Hoje, a Lei resolve problemas para clubes que sobem para a 1ª divisão e não possuem contrato assinado com as emissoras que transmitem a competição, por exemplo. Diante de um cenário anterior a presente Lei, os clubes que não tinham contrato com as emissoras sentiam-se e acabavam forçados a assinar com as emissoras detentoras do direito de transmissão do campeonato.

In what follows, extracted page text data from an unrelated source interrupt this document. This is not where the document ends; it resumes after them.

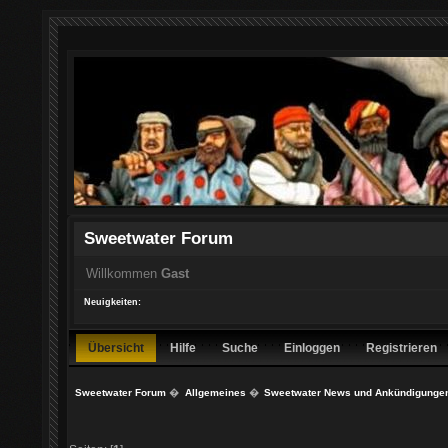
Sweetwater Forum
Willkommen
Gast
Neuigkeiten:
Übersicht
Hilfe
Suche
Einloggen
Registrieren
Sweetwater Forum
�
Allgemeines
�
Sweetwater News und Ankündigunge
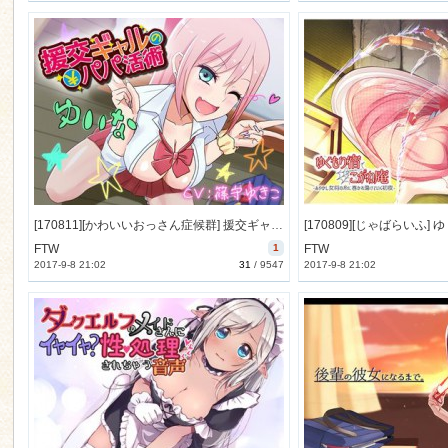
[170811][かわいいおっさん症候群] 援交ギャルのパパ活術 [808M] [RJ204999]
FTW
1
FTW
2017-9-8 21:02
31
/
9547
2017-9-8 21:02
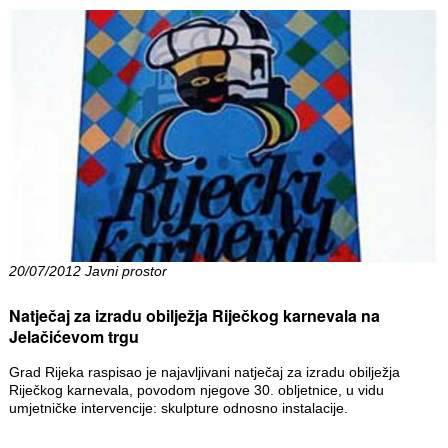
20/07/2012 Javni prostor
Natječaj za izradu obilježja Riječkog karnevala na
Jelačićevom trgu
Grad Rijeka raspisao je najavljivani natječaj za izradu obilježja
Riječkog karnevala, povodom njegove 30. obljetnice, u vidu
umjetničke intervencije: skulpture odnosno instalacije.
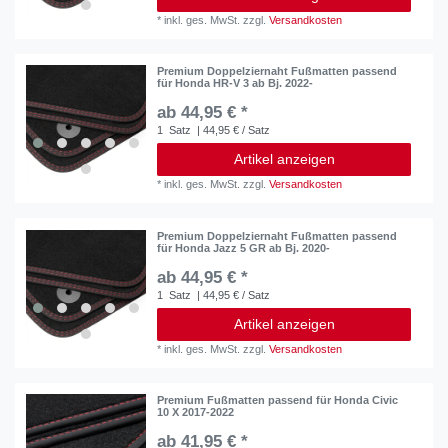
*
inkl. ges. MwSt.
zzgl.
Versandkosten
Premium Doppelziernaht Fußmatten passend
für Honda HR-V 3 ab Bj. 2022-
ab 44,95 € *
1
Satz
| 44,95 € / Satz
Artikel anzeigen
*
inkl. ges. MwSt.
zzgl.
Versandkosten
Premium Doppelziernaht Fußmatten passend
für Honda Jazz 5 GR ab Bj. 2020-
ab 44,95 € *
1
Satz
| 44,95 € / Satz
Artikel anzeigen
*
inkl. ges. MwSt.
zzgl.
Versandkosten
Premium Fußmatten passend für Honda Civic
10 X 2017-2022
ab 41,95 € *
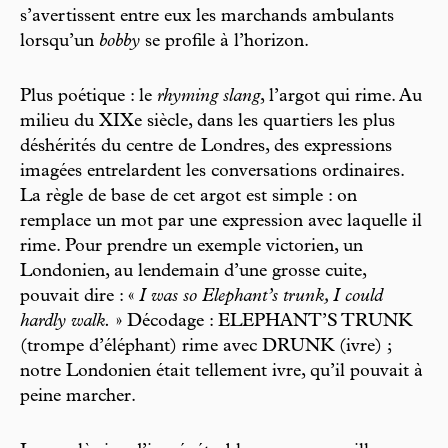
s’avertissent entre eux les marchands ambulants
lorsqu’un
bobby
se profile à l’horizon.
Plus poétique : le
rhyming slang
, l’argot qui rime. Au
milieu du XIXe siècle, dans les quartiers les plus
déshérités du centre de Londres, des expressions
imagées entrelardent les conversations ordinaires.
La règle de base de cet argot est simple : on
remplace un mot par une expression avec laquelle il
rime. Pour prendre un exemple victorien, un
Londonien, au lendemain d’une grosse cuite,
pouvait dire : «
I was so Elephant’s trunk, I could
hardly walk.
» Décodage : ELEPHANT’S TRUNK
(trompe d’éléphant) rime avec DRUNK (ivre) ;
notre Londonien était tellement ivre, qu’il pouvait à
peine marcher.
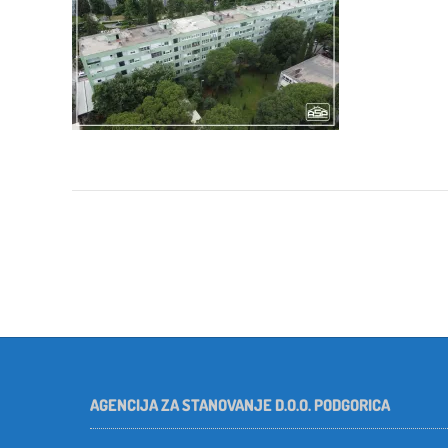
Post
navigation
AGENCIJA ZA STANOVANJE D.O.O. PODGORICA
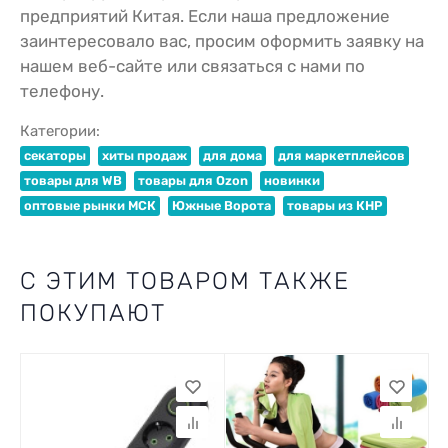
предприятий Китая. Если наша предложение
заинтересовало вас, просим оформить заявку на
нашем веб-сайте или связаться с нами по
телефону.
Категории:
секаторы
хиты продаж
для дома
для маркетплейсов
товары для WB
товары для Ozon
новинки
оптовые рынки МСК
Южные Ворота
товары из КНР
С ЭТИМ ТОВАРОМ ТАКЖЕ
ПОКУПАЮТ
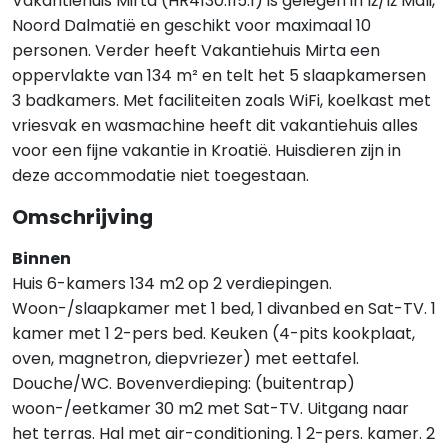
Vakantiehuis Mirta (HR4130.115.1) is gelegen in Iž/Iž Mali,
Noord Dalmatië en geschikt voor maximaal 10
personen. Verder heeft Vakantiehuis Mirta een
oppervlakte van 134 m² en telt het 5 slaapkamersen
3 badkamers. Met faciliteiten zoals WiFi, koelkast met
vriesvak en wasmachine heeft dit vakantiehuis alles
voor een fijne vakantie in Kroatië. Huisdieren zijn in
deze accommodatie niet toegestaan.
Omschrijving
Binnen
Huis 6-kamers 134 m2 op 2 verdiepingen.
Woon-/slaapkamer met 1 bed, 1 divanbed en Sat-TV. 1
kamer met 1 2-pers bed. Keuken (4-pits kookplaat,
oven, magnetron, diepvriezer) met eettafel.
Douche/WC. Bovenverdieping: (buitentrap)
woon-/eetkamer 30 m2 met Sat-TV. Uitgang naar
het terras. Hal met air-conditioning. 1 2-pers. kamer. 2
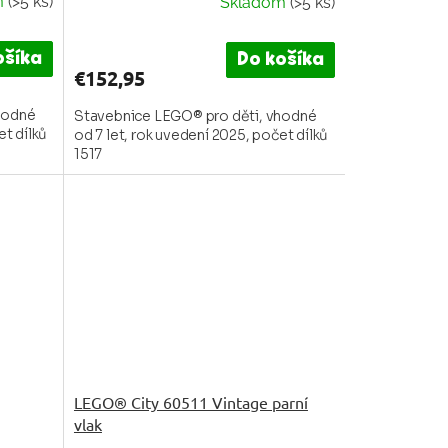
m
(>5 ks)
Skladom
(>5 ks)
Priemerné
hodnotenie
produktu
ošíka
Do košíka
je
€152,95
5,0
hodné
z
Stavebnice LEGO® pro děti, vhodné
et dílků
od 7 let, rok uvedení 2025, počet dílků
5
1517
hviezdičiek.
LEGO® City 60511 Vintage parní
vlak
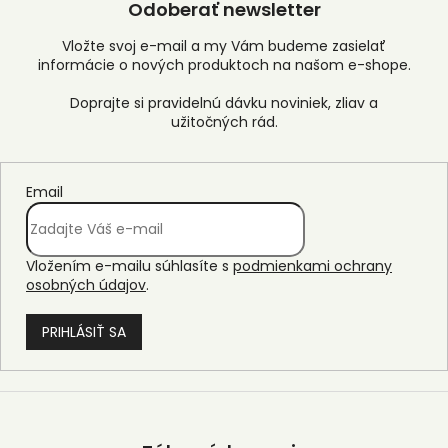
Odoberať newsletter
Vložte svoj e-mail a my Vám budeme zasielať
informácie o nových produktoch na našom e-shope.
Email
Vložením e-mailu súhlasíte s
podmienkami ochrany
osobných údajov
.
PRIHLÁSIŤ SA
Z
á
p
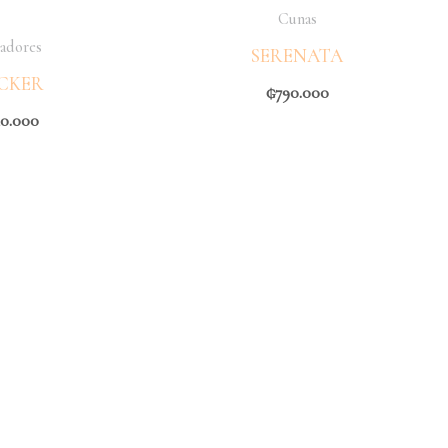
Cunas
adores
SERENATA
CKER
₲
790.000
0.000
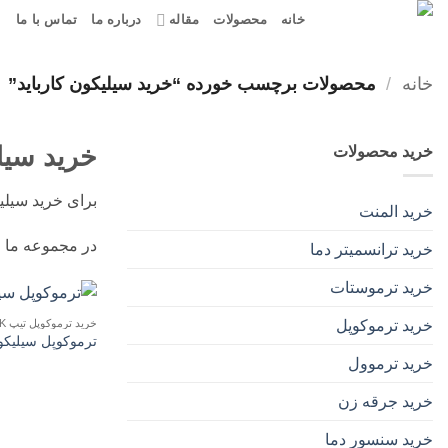
Ski
خانه
محصولات
مقاله
درباره ما
تماس با ما
t
conten
خانه
/
محصولات برچسب خورده “خرید سیلیکون کارباید”
خرید سیلی
خرید محصولات
برای خرید سیلی
خرید المنت
در مجموعه ما عل
خرید ترانسمیتر دما
خرید ترموستات
خرید ترموکوپل تیپ K
خرید ترموکوپل
ترموکوپل سیلیکون
خرید ترموول
خرید جرقه زن
خرید سنسور دما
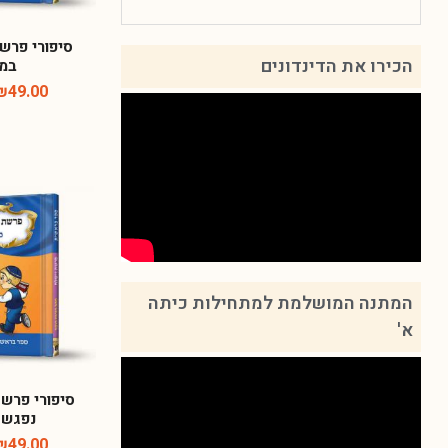
סיפורי פרש
הכירו את הדינדונים
במז
₪
49.00
המתנה המושלמת למתחילות כיתה
א'
סיפורי פרשת
נפגש 
₪
49.00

Em um cenário futuro, não se pode ter certeza se a respectiva lei será realmente benéfica, visto que o modelo é interessante se for pensado de forma coletiva, sobre a competição, e não individualmente de clube a clube. Se os clubes não perceberem que fora de campo o adversário é parceiro, é possível que haja maior desequilíbrio competitivo, gerando inclusive um problema para as transmissões e para os consumidores que adquirem o produto.

O que se tem é que a Lei é um caminho para que os jogos não deixem de ser televisionados em razão da ausência de acordo entre as equipes. Além disso, ela faz com que os telespectadores e, também, consumidores tenham acesso ao conteúdo, o que igualmente possibilita que os clubes possam monetizar ainda mais com as transmissões, aumentando sua competitividade e elevando o nível técnico.

A mencionada lei faz mudanças na Lei Pelé, que previa que o direito de transmissão de um evento pertencia aos dois clubes: o mandante e o visitante. Agora a transmissão se dará com a negociação entre emissora e clube mandante, e se não houver a definição do mando de jogo dependerá da concordância dos dois clubes participantes da partida. O texto estabelece que 5% da receita dos jogos será distribuída, igualmente, entre jogadores titulares e reservas. Contudo, a parte da proposta que incluía a distribuição da receita auferida nos jogos aos árbitros e treinadores foi retirada pelo Congresso.

A exclusão daquele texto gera uma grande lacuna para o desenvolvimento do desporte de maneira geral. Como bem se sabe, o árbitro é um dos principais agentes do desporto, e precisa ser valorizado, não só com o fim de que a profissão seja de fato regulamentada e reconhecida, mas que gere efeitos para evitar uma discrepância na prática da atividade futebol. Em suma, o árbitro precisa ser dignificado para que possa exercer sua função da maneira mais eficiente possível, propiciando até certa potencialização do entretenimento, vez que se pode exigir que o profissional esteja sempre no ápice de sua forma, o que evitaria erros que prejudicam o espetáculo.

Dessa feita, necessário pensar nessa lacuna com urgência em prol não só do agente árbitro como, e principalmente, do espetáculo de maneira geral, em total valorização da indústria do entretenimento. Certo é que, com uma boa organização dos clubes, e um olhar global e de atenção ao produto, resultados positivos virão em benefício de todos os players.